** Opening READING PASSAGE block **
North Caledonian Football League
- Season: 2018–19
- Dates: 1 September 2018 – 6 April 2019
- Champions: Golspie Sutherland
- Matches: 64
- Goals: 277 (4.33 per match)
- Top goalscorer: Darran Goller (17 goals)

= 2018–19 North Caledonian Football League =

The 2018–19 North Caledonian Football League (known for sponsorship reasons as the Macleod & MacCallum North Caledonian League) was the 110th season of the North Caledonian Football League. The season began on 1 September 2018. Orkney were the defending champions.

Golspie Sutherland won their tenth league title, their first in four years.
** Closing READING PASSAGE block **
** Opening SUPPLIED DATA block **
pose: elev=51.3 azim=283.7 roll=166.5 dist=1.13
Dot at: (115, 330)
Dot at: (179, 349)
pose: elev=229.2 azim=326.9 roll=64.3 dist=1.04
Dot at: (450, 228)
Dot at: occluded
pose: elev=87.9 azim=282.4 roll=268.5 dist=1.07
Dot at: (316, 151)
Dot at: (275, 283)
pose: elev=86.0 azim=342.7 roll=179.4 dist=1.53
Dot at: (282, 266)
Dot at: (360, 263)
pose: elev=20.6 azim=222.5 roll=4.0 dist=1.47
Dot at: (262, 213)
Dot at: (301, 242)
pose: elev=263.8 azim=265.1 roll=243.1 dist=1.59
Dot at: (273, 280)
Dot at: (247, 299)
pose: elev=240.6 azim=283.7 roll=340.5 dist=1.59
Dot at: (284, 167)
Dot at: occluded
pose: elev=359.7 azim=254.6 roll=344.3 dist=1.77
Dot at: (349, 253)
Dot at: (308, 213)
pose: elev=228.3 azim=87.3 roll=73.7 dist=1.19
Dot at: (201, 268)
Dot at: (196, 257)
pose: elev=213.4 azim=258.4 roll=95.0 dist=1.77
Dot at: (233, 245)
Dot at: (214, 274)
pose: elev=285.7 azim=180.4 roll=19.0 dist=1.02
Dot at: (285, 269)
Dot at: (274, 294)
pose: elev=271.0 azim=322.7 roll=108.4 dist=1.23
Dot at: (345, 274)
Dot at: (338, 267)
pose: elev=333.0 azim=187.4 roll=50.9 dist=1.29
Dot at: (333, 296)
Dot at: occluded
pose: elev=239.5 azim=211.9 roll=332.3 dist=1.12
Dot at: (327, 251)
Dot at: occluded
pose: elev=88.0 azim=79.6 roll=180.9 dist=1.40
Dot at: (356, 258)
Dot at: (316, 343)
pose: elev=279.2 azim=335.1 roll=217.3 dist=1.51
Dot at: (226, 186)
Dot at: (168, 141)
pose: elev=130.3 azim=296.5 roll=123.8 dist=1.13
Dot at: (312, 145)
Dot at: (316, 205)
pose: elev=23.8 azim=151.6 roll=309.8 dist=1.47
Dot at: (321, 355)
** Closing SUPPLIED DATA block **
» WORK REQUEST A: Render this sentence from the football league article in Spanish: "Golspie Sutherland won their tenth league title, their first in four years."
» WORK REQUEST B: Please transcribe the football league article between "The 2018–19 North" and "the defending champions.", inclusive.

» YOUR RESPONSE A: Golspie Sutherland ganó su décimo título de liga, el primero en cuatro años.

» YOUR RESPONSE B:
The 2018–19 North Caledonian Football League (known for sponsorship reasons as the Macleod & MacCallum North Caledonian League) was the 110th season of the North Caledonian Football League. The season began on 1 September 2018. Orkney were the defending champions.